Getting entry from many to many mapping table-CodePudding

I have two tables that are mapped together with a mapping table; the tables are as follows:

data
metadata
matadata_map

metadata_map is mapping data together with metadata. In the metadata_map table, I need to map some IDs together. I need to find out which data ids have X, Y .. N metadata ids. The metadata_map table could look like the following:

--------------------
| data_id| meta_id |
--------------------
| 1      | 2       |
| 1      | 3       |
| 2      | 1       |
| 2      | 2       |
| 3      | 1       |
| 3      | 2       |
| 3      | 3       |
| 3      | 4       |
--------------------

In this example, I will try to find out which data_ids has both meta_ids 2 and 3. When looking up in the metadata_map table, I should get the result: (1, and 3)

----------
| data   |
----------
| 1      |
| 3      |
----------

since both data_id 1 and 3 has meta_id 2 and 3.

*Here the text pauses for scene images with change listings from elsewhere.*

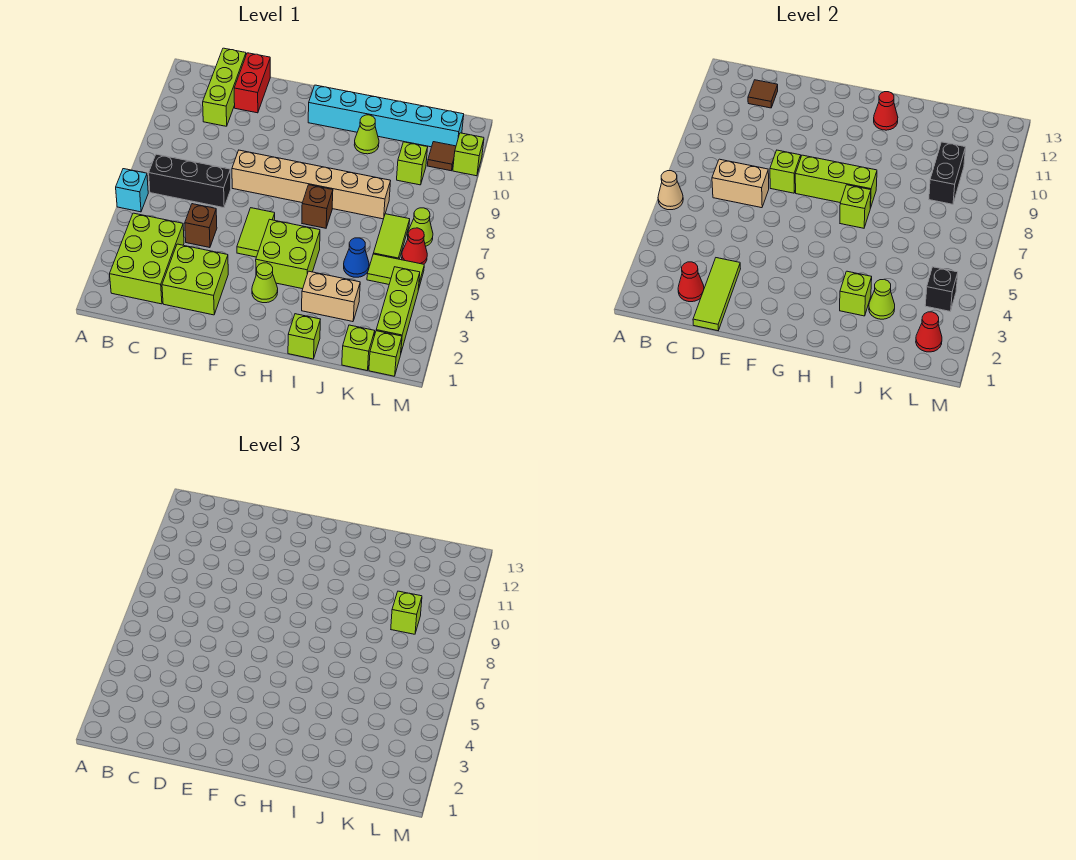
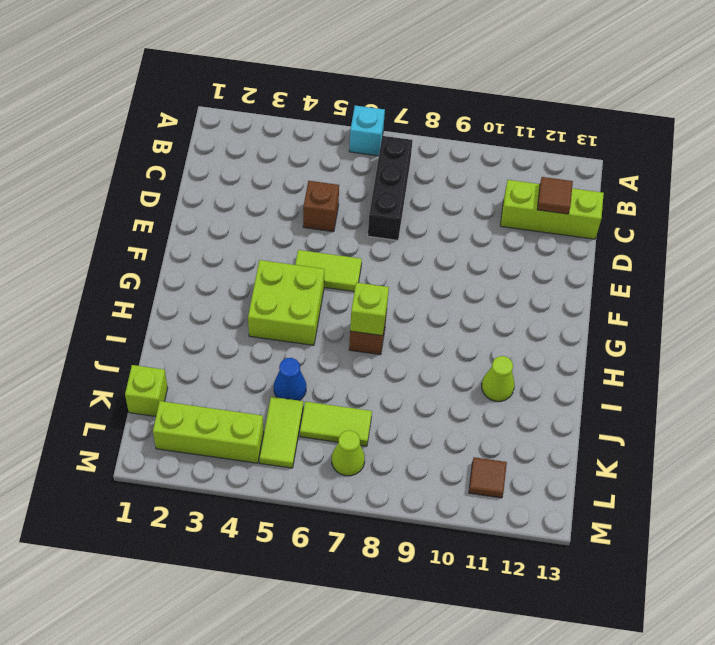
none -> lime 2x3 brick [110,213,184,304]
none -> lime 2x2 brick [162,244,228,315]
none -> red 1x2 brick [234,53,270,113]
none -> tan 1x6 brick [232,150,390,219]

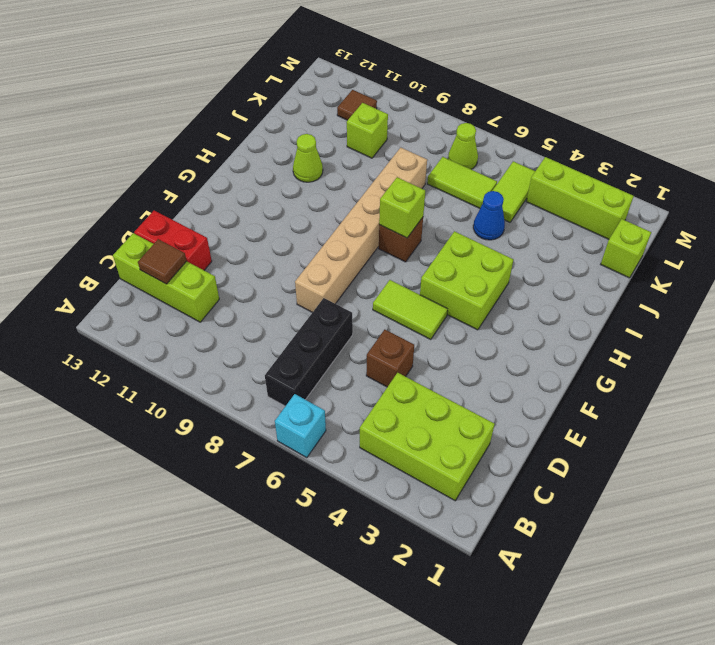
none -> lime 2x2 brick [162,244,228,315]
none -> lime 1x1 cone [252,263,278,303]
none -> cyan 1x6 brick [308,85,464,147]
none -> lime 1x1 brick [288,314,320,359]

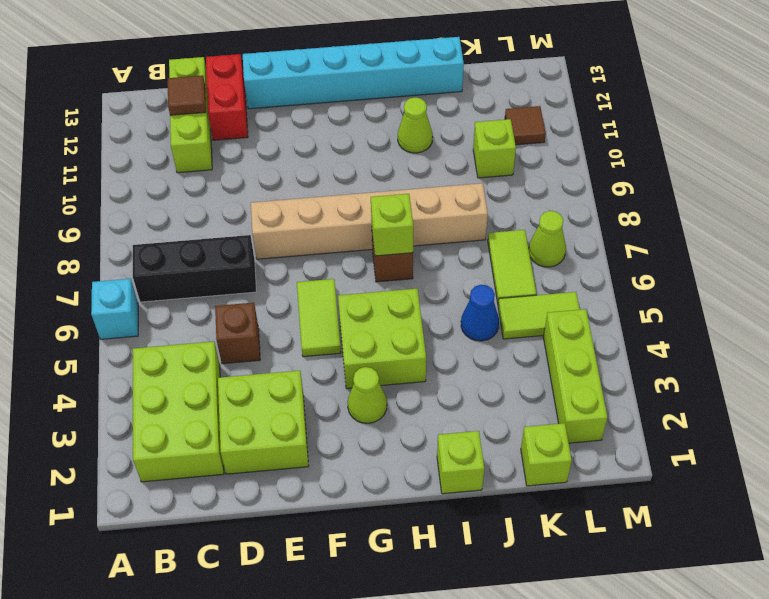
cyan 1x6 brick [243,37,464,109] -> cyan 1x6 brick moved to [308,85,464,147]
none -> tan 1x2 brick [302,271,360,322]
none -> lime 1x1 brick [369,331,402,376]
none -> red 1x1 cone [402,228,427,264]
none -> lime 1x1 brick [453,133,484,176]

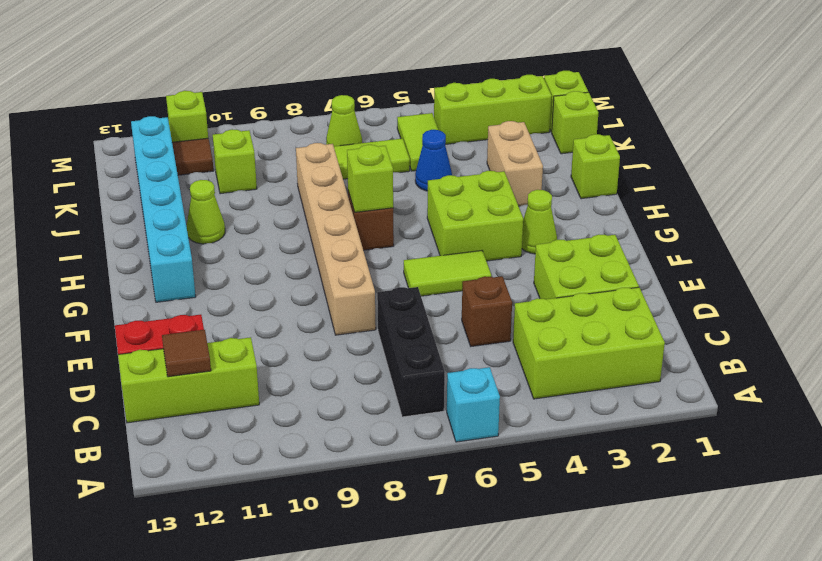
none -> red 1x1 cone [402,228,427,264]
none -> tan 1x1 cone [658,171,683,210]
none -> red 1x1 cone [678,262,704,302]
none -> tan 1x2 brick [712,159,769,208]

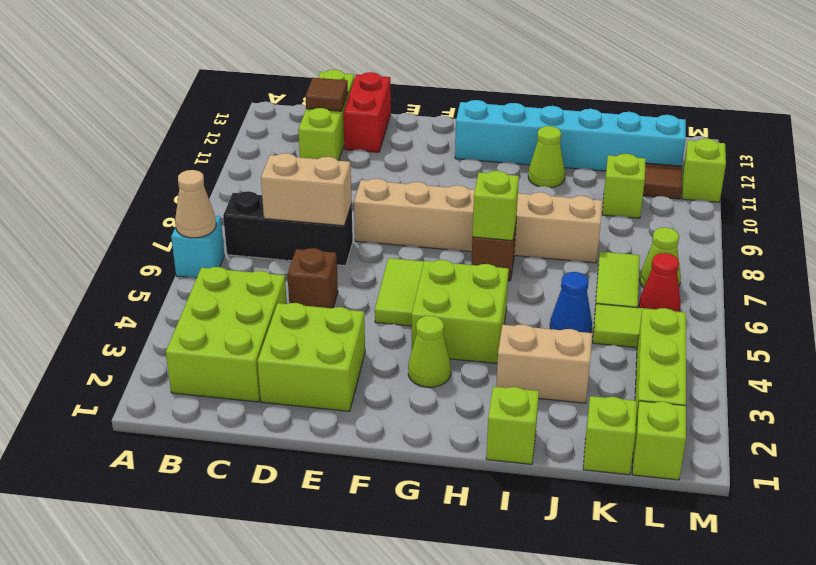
none -> red 1x1 cone [678,262,704,302]
none -> lime 1x3 tile [693,258,740,331]
none -> lime 1x1 brick [770,150,801,193]
none -> lime 1x3 brick [795,155,877,208]

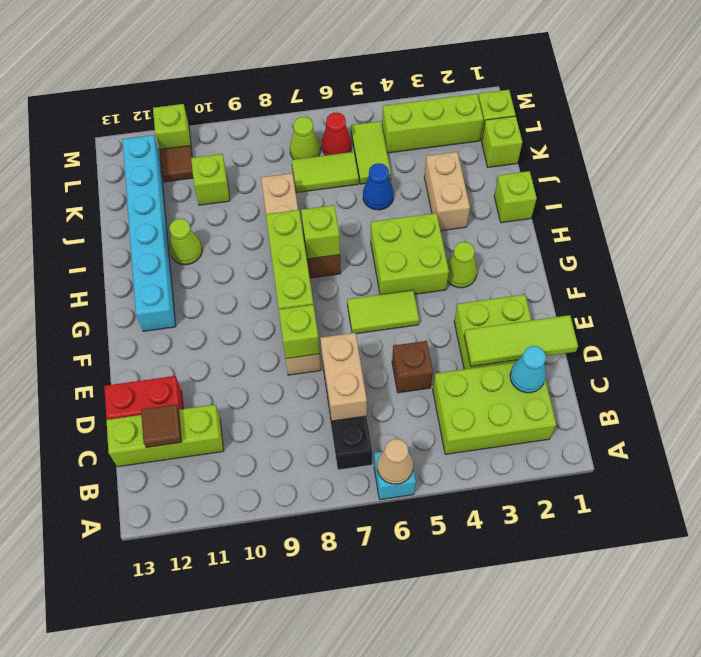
cyan 1x1 cone [510,346,546,393] -> red 1x1 cone [678,262,704,302]
none -> red 1x1 cone [874,92,898,130]
none -> lime 1x1 brick [840,271,872,316]
none -> lime 1x1 cone [869,279,895,319]
none -> black 1x2 brick [929,142,966,204]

My question is, how can I best match them together in PostgreSQL to get the result? This also requires that it's highly performant because the table has, at the moment of typing, about ~700mil entries.

CodePudding user response：

Alternative - using an array:

 select data_id
 from metadata_map 
 group by data_id
 having array_agg(meta_id) @> array[2,3];

This query retrieves data_ids that have both meta_id 2 and meta_id 3 but may have others too.

having array_agg(meta_id order by meta_id) = array[2,3];

would retrieve data_ids that have exactly meta_id 2 and meta_id 3 and no others.
The pattern can be reused with other array operators too.

CodePudding user response：

You can use grouping

 select data_id
 from metadata_map 
 where meta_id in (2,3)
 group by data_id
 having count(*) = 2

The query assumes metadata_map contains no dups. Alternatively use count(distinct meta_id).